*** Task input Section Begins ***
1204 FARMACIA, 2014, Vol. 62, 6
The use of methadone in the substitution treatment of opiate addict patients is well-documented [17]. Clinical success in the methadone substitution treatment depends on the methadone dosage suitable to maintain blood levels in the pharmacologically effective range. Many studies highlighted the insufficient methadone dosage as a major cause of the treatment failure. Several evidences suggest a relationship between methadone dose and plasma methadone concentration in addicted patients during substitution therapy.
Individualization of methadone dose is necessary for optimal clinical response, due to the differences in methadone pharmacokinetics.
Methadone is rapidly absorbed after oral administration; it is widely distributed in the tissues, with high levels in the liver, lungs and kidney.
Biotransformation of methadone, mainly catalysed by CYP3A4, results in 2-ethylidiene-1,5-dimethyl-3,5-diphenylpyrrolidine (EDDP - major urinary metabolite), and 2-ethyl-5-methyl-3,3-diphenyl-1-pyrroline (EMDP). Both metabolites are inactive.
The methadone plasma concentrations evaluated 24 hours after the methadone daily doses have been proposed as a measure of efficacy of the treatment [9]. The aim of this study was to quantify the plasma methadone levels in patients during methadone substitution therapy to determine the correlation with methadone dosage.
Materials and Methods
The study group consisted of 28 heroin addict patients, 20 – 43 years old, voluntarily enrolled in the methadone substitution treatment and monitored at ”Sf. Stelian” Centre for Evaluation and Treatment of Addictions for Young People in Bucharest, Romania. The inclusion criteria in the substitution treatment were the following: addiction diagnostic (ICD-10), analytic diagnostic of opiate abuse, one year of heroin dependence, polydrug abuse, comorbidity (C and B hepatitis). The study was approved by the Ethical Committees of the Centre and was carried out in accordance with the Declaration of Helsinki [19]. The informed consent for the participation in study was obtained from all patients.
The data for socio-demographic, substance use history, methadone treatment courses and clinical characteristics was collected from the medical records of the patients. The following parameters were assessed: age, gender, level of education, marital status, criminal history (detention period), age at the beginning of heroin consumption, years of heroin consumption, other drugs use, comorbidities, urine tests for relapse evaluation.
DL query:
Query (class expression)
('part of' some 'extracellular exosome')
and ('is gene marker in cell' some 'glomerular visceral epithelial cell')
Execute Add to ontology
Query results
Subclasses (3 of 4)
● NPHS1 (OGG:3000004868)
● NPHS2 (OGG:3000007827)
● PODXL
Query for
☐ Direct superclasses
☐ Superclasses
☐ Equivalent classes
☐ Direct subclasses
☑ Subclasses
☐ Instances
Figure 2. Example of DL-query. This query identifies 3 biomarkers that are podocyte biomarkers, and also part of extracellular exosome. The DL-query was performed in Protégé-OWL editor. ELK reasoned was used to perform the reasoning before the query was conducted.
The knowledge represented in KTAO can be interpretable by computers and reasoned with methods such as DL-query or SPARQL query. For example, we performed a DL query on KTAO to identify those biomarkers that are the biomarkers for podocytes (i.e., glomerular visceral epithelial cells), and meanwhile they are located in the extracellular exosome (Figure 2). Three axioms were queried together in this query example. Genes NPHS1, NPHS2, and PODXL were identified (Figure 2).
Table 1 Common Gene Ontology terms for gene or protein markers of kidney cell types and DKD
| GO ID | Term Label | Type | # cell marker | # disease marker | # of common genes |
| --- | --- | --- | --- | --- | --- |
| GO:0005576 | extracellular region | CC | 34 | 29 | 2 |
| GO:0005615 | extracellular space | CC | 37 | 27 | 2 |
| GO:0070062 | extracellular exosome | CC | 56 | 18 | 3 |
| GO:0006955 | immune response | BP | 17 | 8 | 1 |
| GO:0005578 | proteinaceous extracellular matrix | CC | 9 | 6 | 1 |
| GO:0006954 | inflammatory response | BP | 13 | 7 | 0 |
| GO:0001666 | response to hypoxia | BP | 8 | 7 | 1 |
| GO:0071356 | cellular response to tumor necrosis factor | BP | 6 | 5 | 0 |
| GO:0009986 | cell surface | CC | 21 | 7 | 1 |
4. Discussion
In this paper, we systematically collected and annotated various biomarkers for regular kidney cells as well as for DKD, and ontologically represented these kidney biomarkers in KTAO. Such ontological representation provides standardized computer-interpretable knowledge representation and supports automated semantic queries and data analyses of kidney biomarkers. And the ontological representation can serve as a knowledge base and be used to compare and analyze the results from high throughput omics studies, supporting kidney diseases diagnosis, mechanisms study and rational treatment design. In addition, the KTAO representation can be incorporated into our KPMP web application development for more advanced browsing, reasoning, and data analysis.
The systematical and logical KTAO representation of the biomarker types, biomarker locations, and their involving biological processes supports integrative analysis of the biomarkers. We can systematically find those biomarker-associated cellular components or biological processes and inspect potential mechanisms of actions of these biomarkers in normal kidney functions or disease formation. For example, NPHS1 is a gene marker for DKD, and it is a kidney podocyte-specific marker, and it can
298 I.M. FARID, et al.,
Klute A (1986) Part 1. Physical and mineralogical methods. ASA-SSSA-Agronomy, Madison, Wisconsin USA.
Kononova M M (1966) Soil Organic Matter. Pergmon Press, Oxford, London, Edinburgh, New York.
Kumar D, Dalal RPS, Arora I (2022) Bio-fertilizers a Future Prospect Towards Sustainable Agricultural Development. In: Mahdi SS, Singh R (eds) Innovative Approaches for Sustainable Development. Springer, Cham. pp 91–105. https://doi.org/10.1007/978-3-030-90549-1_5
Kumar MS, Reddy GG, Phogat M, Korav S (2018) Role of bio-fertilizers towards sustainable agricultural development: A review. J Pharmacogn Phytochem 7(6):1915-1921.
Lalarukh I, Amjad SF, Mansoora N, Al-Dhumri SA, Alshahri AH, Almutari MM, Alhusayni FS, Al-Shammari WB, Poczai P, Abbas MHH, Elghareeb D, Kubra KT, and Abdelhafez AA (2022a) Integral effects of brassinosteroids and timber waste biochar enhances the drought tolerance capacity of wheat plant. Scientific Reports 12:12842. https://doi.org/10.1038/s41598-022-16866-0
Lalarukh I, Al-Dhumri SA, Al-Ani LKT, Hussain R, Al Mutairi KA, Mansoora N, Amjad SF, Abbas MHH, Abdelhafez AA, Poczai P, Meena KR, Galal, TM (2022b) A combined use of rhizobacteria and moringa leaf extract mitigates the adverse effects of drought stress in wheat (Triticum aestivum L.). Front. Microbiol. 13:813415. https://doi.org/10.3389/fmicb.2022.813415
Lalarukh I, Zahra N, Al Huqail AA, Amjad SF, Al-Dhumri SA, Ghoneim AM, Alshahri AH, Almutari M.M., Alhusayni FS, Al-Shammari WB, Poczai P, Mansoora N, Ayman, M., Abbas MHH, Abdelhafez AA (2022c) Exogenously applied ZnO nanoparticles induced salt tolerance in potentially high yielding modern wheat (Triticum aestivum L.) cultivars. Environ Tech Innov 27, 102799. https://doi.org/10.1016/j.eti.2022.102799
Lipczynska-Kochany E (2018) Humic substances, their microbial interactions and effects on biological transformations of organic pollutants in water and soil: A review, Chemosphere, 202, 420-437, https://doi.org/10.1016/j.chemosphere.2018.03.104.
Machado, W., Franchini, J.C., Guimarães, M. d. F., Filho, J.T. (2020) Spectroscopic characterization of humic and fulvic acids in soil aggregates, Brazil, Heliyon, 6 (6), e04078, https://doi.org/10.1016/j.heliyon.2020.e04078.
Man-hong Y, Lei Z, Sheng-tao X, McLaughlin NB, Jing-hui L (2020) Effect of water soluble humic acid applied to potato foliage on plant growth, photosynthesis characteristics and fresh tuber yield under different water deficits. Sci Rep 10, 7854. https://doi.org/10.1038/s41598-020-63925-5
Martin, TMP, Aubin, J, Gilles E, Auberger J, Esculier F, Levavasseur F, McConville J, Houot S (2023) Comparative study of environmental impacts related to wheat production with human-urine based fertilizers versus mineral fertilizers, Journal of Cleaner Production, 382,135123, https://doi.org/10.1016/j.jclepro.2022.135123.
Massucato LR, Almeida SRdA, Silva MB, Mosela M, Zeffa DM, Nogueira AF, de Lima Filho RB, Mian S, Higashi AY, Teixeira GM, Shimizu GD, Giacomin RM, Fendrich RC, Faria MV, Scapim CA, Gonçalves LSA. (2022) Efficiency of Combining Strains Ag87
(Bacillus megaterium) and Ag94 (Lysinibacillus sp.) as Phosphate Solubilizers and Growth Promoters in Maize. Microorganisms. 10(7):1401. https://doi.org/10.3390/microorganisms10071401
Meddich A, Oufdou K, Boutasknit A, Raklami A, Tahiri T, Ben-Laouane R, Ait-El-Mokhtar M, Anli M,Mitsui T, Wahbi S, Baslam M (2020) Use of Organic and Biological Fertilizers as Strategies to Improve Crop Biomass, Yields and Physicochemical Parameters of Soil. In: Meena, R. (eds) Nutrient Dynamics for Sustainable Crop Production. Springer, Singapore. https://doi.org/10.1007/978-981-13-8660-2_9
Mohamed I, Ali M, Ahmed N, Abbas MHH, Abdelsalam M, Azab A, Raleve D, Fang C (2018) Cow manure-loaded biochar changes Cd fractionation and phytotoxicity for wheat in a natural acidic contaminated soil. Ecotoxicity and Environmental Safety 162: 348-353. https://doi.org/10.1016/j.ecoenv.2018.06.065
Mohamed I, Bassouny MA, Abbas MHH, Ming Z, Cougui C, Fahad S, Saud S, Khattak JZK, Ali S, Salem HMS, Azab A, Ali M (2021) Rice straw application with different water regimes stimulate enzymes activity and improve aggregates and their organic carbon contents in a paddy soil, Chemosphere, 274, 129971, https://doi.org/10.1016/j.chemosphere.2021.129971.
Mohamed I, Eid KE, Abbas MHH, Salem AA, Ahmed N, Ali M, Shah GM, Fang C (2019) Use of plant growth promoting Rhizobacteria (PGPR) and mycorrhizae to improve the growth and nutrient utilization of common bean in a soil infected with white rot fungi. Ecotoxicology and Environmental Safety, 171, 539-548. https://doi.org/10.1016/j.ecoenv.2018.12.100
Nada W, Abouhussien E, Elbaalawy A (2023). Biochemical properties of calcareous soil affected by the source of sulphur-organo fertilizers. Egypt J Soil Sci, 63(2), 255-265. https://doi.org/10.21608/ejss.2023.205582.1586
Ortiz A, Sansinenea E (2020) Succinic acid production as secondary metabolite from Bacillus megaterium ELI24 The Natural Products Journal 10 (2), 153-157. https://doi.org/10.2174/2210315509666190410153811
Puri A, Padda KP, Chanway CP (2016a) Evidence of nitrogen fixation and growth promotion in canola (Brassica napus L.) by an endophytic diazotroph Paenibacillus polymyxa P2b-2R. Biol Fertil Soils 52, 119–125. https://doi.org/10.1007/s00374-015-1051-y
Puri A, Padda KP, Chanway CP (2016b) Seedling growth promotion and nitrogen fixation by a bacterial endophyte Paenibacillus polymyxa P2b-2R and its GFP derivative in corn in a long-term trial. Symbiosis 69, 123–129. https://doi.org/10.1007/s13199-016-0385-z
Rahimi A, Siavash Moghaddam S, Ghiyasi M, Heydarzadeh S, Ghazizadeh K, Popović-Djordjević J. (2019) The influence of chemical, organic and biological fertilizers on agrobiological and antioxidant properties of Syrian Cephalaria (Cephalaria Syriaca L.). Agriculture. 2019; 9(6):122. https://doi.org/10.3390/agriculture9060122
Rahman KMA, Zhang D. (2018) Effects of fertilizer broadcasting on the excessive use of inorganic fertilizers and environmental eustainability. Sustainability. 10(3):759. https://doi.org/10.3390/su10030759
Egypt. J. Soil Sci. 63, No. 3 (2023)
*** Task input Section Ends ***
**Aim of the task**
Using the listing, copy every line where the word "ecoenv" shows up.

**Written response**
Mohamed I, Ali M, Ahmed N, Abbas MHH, Abdelsalam M, Azab A, Raleve D, Fang C (2018) Cow manure-loaded biochar changes Cd fractionation and phytotoxicity for wheat in a natural acidic contaminated soil. Ecotoxicity and Environmental Safety 162: 348-353. https://doi.org/10.1016/j.ecoenv.2018.06.065
Mohamed I, Eid KE, Abbas MHH, Salem AA, Ahmed N, Ali M, Shah GM, Fang C (2019) Use of plant growth promoting Rhizobacteria (PGPR) and mycorrhizae to improve the growth and nutrient utilization of common bean in a soil infected with white rot fungi. Ecotoxicology and Environmental Safety, 171, 539-548. https://doi.org/10.1016/j.ecoenv.2018.12.100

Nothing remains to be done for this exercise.